De 6de Staatshervorming zal de deelstaten meer bevoegdheden geven op vlak van rusthuizen.
Het ACV verzet zich tegen het systeem van dienstencheques in de sector van de hulp- en zorgverlening aan personen en van de kinderopvang. Het ACV Brussel is ook fel gekant tegen de vermarkting en commercialisering van rust- en verzorgingstehuizen, de sector van de kinderopvang en alle andere non-profit activiteiten. Bovendien vraagt het ACV dat de sociale inspectie en de RVA strengere en meer controles uitvoeren in de dienstenchequebedrijven.
Het ACV vraagt dat inzake vergrijzing een transversaal beleid wordt gevoerd. Dat moet werk maken van alternatieven voor opname in rusthuizen, het uitbreiden van opvangplaatsen die voor iedereen toegankelijk zijn en tegelijk van een betere kwaliteit van de opvang. Priori-
Inzake overheveling van de kinderbijslag eist het ACV van de regering om van een uitbreiding van de bevoegdheden van de GGC een hoofdprioriteit te maken.

Aangeleverde gegevens:

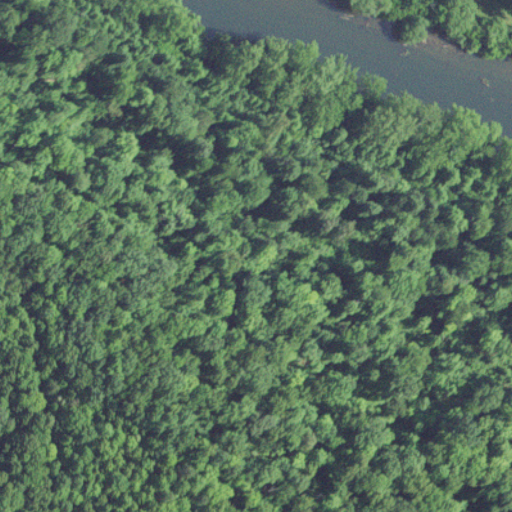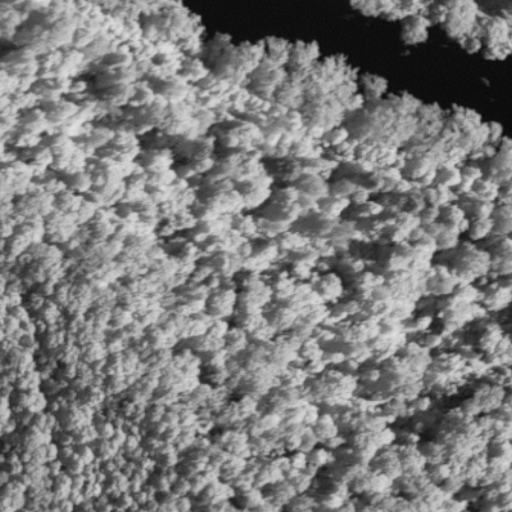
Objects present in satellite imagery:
river: (381, 64)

Maak de opdrachten:
a. Schrijf uit het fragment het stuk over dat begint met "De 6de Staatshervorming" en doorloopt tot en met "in de dienstenchequebedrijven.".
b. Welke instanties moeten volgens het fragment strengere en meer controles uitvoeren in de dienstenchequebedrijven?
c. Hoe vat je het fragment samen in twee zinnen?

Antwoorden op opdrachten:
a.
De 6de Staatshervorming zal de deelstaten meer bevoegdheden geven op vlak van rusthuizen.
Het ACV verzet zich tegen het systeem van dienstencheques in de sector van de hulp- en zorgverlening aan personen en van de kinderopvang. Het ACV Brussel is ook fel gekant tegen de vermarkting en commercialisering van rust- en verzorgingstehuizen, de sector van de kinderopvang en alle andere non-profit activiteiten. Bovendien vraagt het ACV dat de sociale inspectie en de RVA strengere en meer controles uitvoeren in de dienstenchequebedrijven.

b. De sociale inspectie en de RVA.

c. Het ACV verzet zich tegen dienstencheques in de hulp- en zorgverlening en de kinderopvang, is gekant tegen de commercialisering van rust- en verzorgingstehuizen en andere non-profitactiviteiten en vraagt strengere en meer controles in dienstenchequebedrijven. Daarnaast wil het een transversaal vergrijzingsbeleid met alternatieven voor rusthuizen en meer toegankelijke opvang van betere kwaliteit, en eist het dat de regering bij de overheveling van de kinderbijslag de uitbreiding van de bevoegdheden van de GGC tot hoofdprioriteit maakt.